→ **Exercise description**:
Word for word, and without a single picture, repeat the entries.

(Records drawn from a dataset)
—————
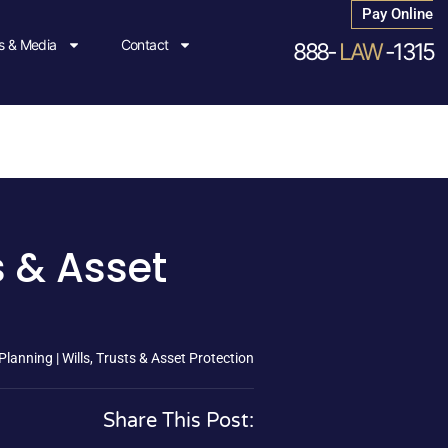
Pay Online
 & Media
Contact
888-
LAW
-1315
s & Asset
lanning | Wills, Trusts & Asset Protection
Share This Post:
—————
→ **Expected answer**:
Pay Online
 & Media
Contact
888-
LAW
-1315
s & Asset
lanning | Wills, Trusts & Asset Protection
Share This Post:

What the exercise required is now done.